Victim’s family wants suspect alive for trial
Kayletta Olbricht, 17, spent about two months recovering in a Seattle hospital last year from burns that covered 23 percent of her body.
While family members say the Rogers High School student has made an amazing physical and emotional recovery, they support Spokane County’s legal fight to keep the arson suspect alive.
Charles Robert McNabb, 50, is on day 124 of a hunger strike in the Spokane County Jail. He has told jail officials that he’s attempting to starve himself to death out of remorse for what he did to Olbricht, who is his stepdaughter, jail commander Dick Collins said.
McNabb is charged with using Coleman fuel to start his estranged wife’s house on fire on May 23, 2003. Olbricht was in the house at the time and suffered burns on her hands, arms, face and back. She had no pulse when emergency crews arrived at the house, at 307 S. Greene, said her father, Greg Kelly.
“By her demeanor, you couldn’t tell she had been in something like that,” Kelly said. “She’s doing great.”
Fearing McNabb will die before his July 14 trial, Spokane County officials obtained a court order that allows doctors to force-feed him when his condition becomes critical.
But McNabb’s civil attorney David Blair-Loy has appealed that court order to the State Court of Appeals, saying that McNabb has an absolute right – based on individual autonomy, liberty and dignity – to control what goes into his body.
An appeal “takes months in a normal case. But his is not a normal case,” Blair-Loy said. “It really gets down to who owns his man’s body. Does it belong to him or the state?”
The county’s legal counsel, Timothy O’Brien, said Tuesday that it’s his opinion that the county is compelled to keep McNabb alive.
Both Kelly, of Seattle, and his father, Larry Kelly, of Spokane, agree with O’Brien that McNabb should be kept alive to stand trial.
“I have a great deal of empathy and sympathy for the prosecutor and the state,” said Larry Kelly. “They are absolutely in a no-win situation. If (McNabb) is determined that he wants to die, I don’t have a problem with that. But I have a problem with allowing him to die without a sentencing.”
McNabb faces one count of first-degree arson and six counts of first-degree assault. According to court records, he hasn’t eaten any food since Feb. 5 except for three days while at Eastern State Hospital.
Sheriff Mark Sterk said Tuesday that McNabb has lost about half of his weight, which was about 180 pounds when he was arrested May 24, 2003.
McNabb remains on suicide watch, which requires a jailer to check on him every 15 minutes. And he gets regular doctor visits, Collins said.
A nurse checked McNabb on Wednesday morning, Collins said. “He’s still alive and kicking.
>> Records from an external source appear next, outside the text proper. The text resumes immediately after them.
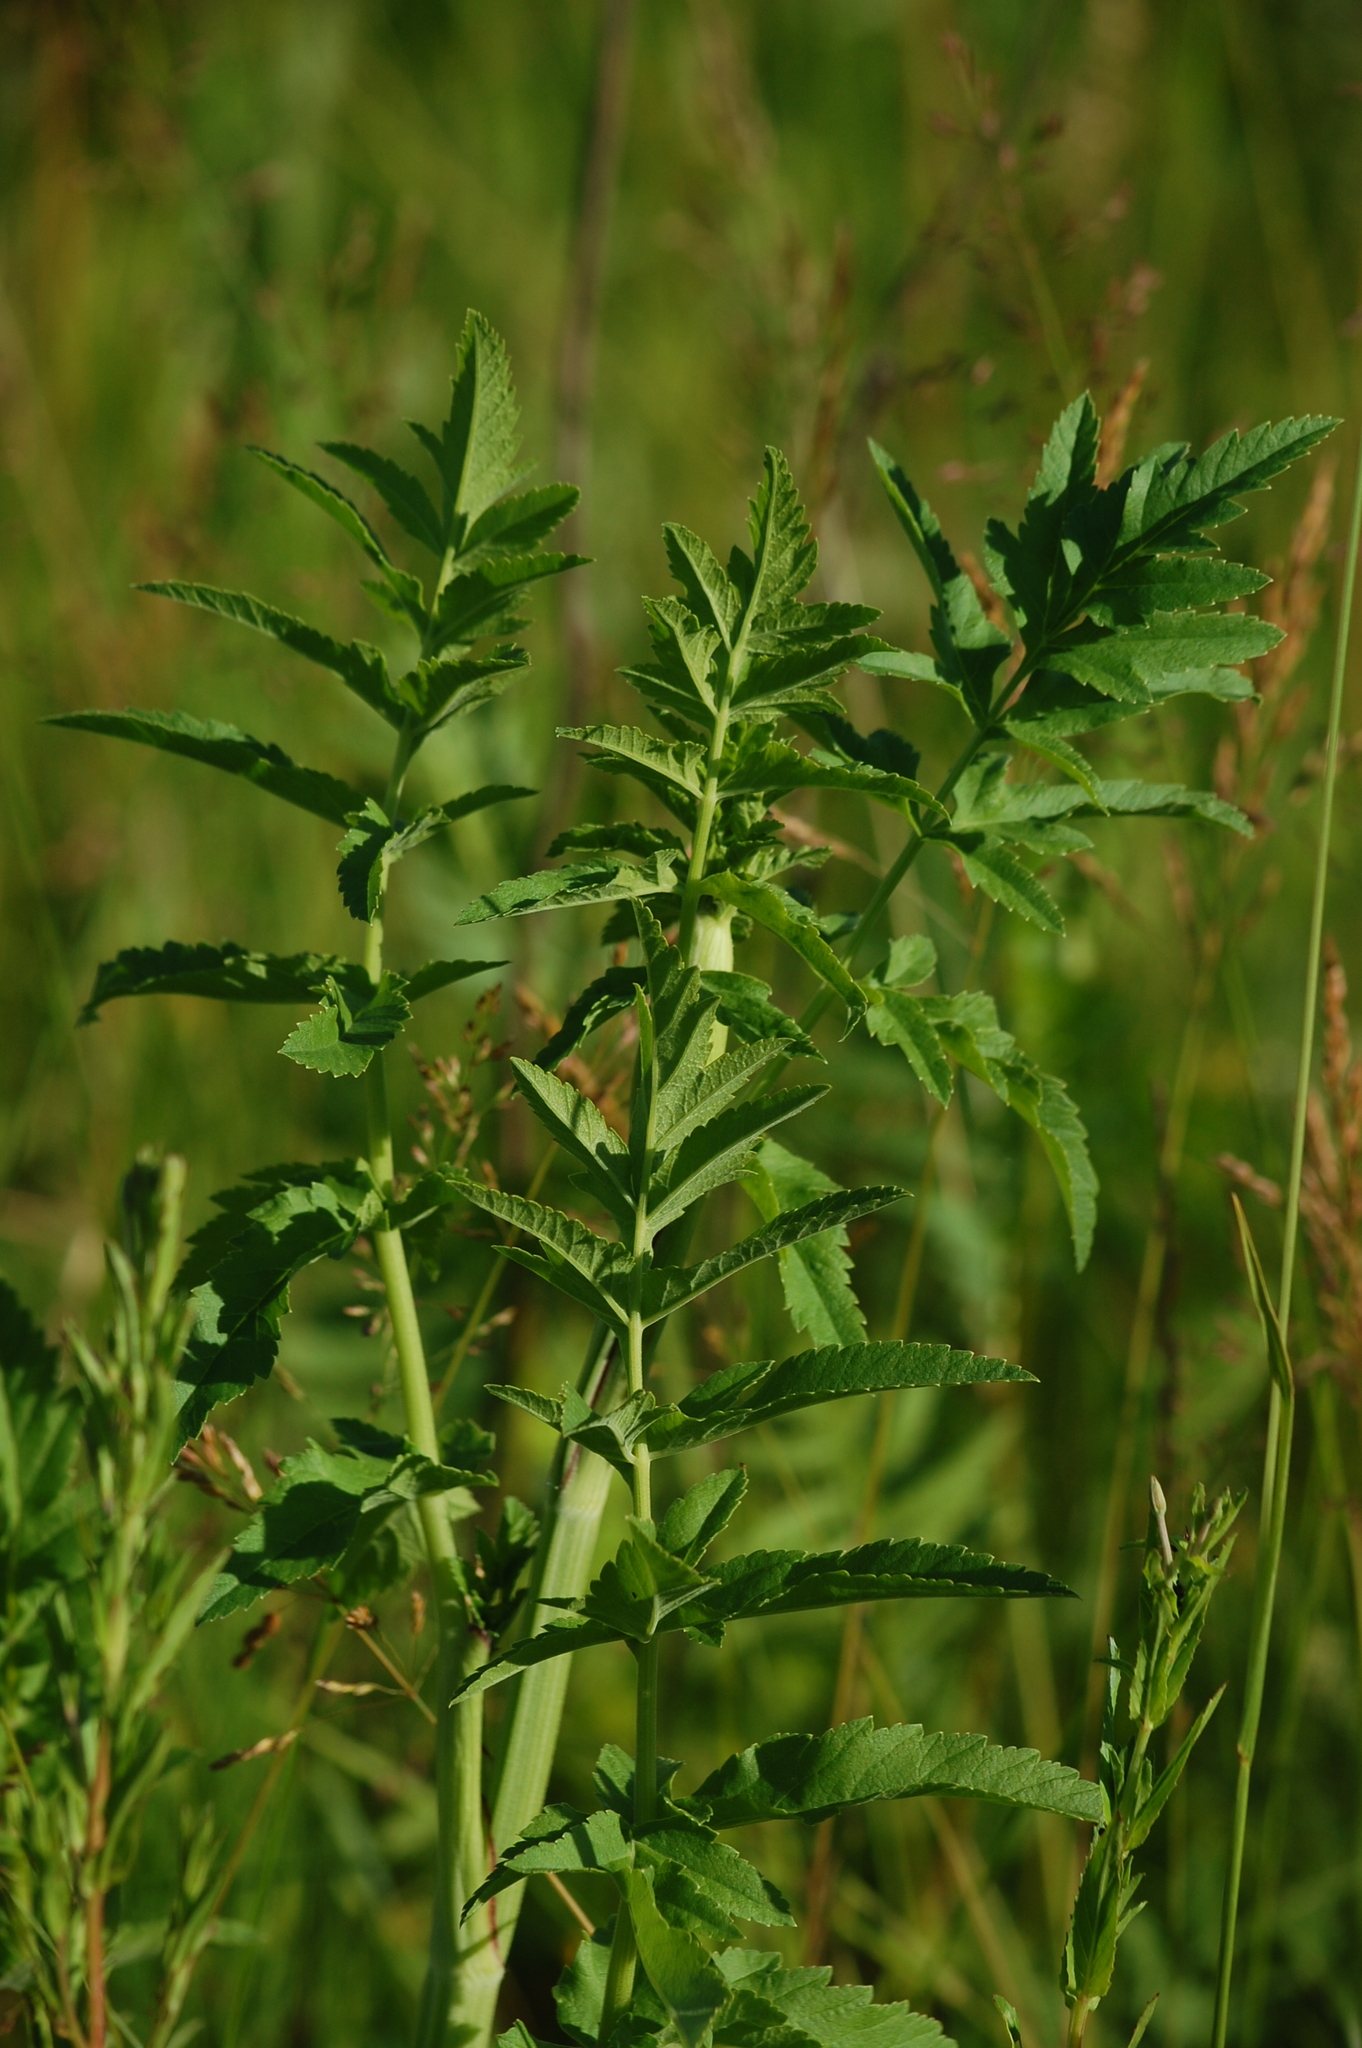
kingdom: Plantae
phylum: Tracheophyta
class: Magnoliopsida
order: Apiales
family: Apiaceae
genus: Pastinaca
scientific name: Pastinaca sativa
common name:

I said, ‘Let’s make sure he stays that way.”’
Greg Kelly didn’t know about McNabb’s hunger strike until Wednesday.
“Good for him. Wow,” Kelly said. “One side of me says let him kill himself. The other half says keep him alive and make him pay for what he did.”
Kelly said he spent countless, helpless hours with Olbricht, who remained unconscious for some time after she was taken last year to Harborview Medical Center in Seattle.
“It was very very hard during the first two weeks because she had all the tubes sticking out of her,” Kelly said.
Larry Kelly said most of Olbricht’s scarring occurred on her back and arms. She still faces cosmetic surgery, he said.
“She has done amazingly well dealing with what transpired,” Larry Kelly said. “She has certainly outdone all the rest of us in not letting that affect her as I believe it would have affected me.”
While the teenager’s recovery has progressed, the family’s frustration has grown based on the time it’s taken to get McNabb in court, Larry Kelly said.
“We want so bad to get resolution,” he said.